(Excerpts from a dataset)
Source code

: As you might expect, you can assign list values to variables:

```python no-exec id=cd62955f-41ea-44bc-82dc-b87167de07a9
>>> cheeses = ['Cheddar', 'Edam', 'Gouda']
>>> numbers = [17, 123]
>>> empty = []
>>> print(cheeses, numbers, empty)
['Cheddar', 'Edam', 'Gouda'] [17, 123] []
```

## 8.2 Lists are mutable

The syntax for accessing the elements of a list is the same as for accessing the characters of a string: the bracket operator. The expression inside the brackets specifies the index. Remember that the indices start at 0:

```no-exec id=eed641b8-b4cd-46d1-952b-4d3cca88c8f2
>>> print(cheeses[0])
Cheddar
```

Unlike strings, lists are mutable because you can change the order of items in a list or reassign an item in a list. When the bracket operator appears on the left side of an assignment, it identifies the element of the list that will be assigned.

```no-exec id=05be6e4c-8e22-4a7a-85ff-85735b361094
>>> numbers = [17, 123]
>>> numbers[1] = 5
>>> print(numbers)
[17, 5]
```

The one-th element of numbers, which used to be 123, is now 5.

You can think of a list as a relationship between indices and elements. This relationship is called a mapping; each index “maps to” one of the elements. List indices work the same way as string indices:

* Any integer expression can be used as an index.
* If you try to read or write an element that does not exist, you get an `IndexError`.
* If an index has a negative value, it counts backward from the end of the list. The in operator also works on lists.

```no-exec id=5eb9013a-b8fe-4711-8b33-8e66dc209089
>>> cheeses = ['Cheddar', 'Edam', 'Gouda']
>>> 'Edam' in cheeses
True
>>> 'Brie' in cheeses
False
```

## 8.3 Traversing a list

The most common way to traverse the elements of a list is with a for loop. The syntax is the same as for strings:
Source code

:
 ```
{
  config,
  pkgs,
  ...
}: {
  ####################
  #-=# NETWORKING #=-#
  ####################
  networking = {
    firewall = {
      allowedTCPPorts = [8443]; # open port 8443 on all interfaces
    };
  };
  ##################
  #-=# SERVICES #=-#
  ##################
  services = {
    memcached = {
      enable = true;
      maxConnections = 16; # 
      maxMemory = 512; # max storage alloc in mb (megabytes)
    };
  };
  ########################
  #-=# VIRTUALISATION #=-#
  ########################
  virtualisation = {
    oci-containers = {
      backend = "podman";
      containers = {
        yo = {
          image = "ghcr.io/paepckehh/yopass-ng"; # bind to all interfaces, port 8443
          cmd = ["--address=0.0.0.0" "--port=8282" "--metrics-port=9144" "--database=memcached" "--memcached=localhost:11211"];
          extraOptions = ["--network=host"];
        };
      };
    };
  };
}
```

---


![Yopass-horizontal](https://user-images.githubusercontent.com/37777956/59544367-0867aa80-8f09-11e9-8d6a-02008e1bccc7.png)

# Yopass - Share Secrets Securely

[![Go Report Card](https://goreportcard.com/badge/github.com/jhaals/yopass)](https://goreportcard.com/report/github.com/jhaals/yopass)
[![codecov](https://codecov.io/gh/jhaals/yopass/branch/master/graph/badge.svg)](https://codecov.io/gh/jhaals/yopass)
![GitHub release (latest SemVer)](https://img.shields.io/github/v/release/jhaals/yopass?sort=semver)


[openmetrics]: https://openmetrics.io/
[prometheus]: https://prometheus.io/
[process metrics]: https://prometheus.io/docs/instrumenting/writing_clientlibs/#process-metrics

How to complete this task => Using the data above, show each line where "same" occurs.

Worked solution =>
The syntax for accessing the elements of a list is the same as for accessing the characters of a string: the bracket operator. The expression inside the brackets specifies the index. Remember that the indices start at 0:
You can think of a list as a relationship between indices and elements. This relationship is called a mapping; each index “maps to” one of the elements. List indices work the same way as string indices:
The most common way to traverse the elements of a list is with a for loop. The syntax is the same as for strings:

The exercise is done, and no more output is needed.